The potential targets of miRNAs of interest, including genes, molecular and physiological functions, and ME/CFS-related diseases and symptoms, were primarily identified through comprehensive literature reviews and manual curations. The connections (interactions) of the miRNAs and their targets were constructed based on the Ingenuity Knowledge Base using the Ingenuity Pathway Analysis (IPA) software (QIAGEN Inc. software version 51963813).

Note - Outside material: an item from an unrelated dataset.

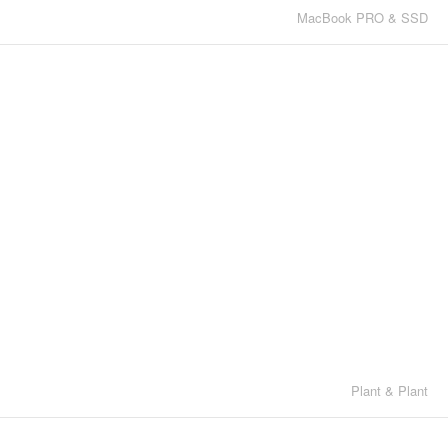
MacBook PRO & SSD
Plant & Plant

Machine learning and statistical analyses

Random Forest Model (RFM) was performed to predict individuals affected with ME/CFS. The data was randomly split 80/20 into training and testing sets. RFM model was built using the training data and subsequently tested on the remaining 20% of data making up the testing set. To evaluate the RFM, we used different measures to assess the classification performance, including accuracy, specificity, sensitivity, and receiver operating characteristic (ROC) curve. The ROC curve showed the trade-off between sensitivity and specificity, and the area under the curve (AUC) was used as an index for evaluating the predictive performance of the constructed eleven miRNA panel. We applied the K-means method to classify the subjects into four clusters using the ΔΔCT data based on the signature of the eleven miRNAs. The goal of K-means is to define clusters of patients, so we can derive insights about their symptoms and other clinical characteristics. ME/CFS symptom data from questionnaires regarding these four clusters were analyzed using ANOVA, followed by Tukey multiple comparison tests. P values less than 0.05 were considered to be statistically significant.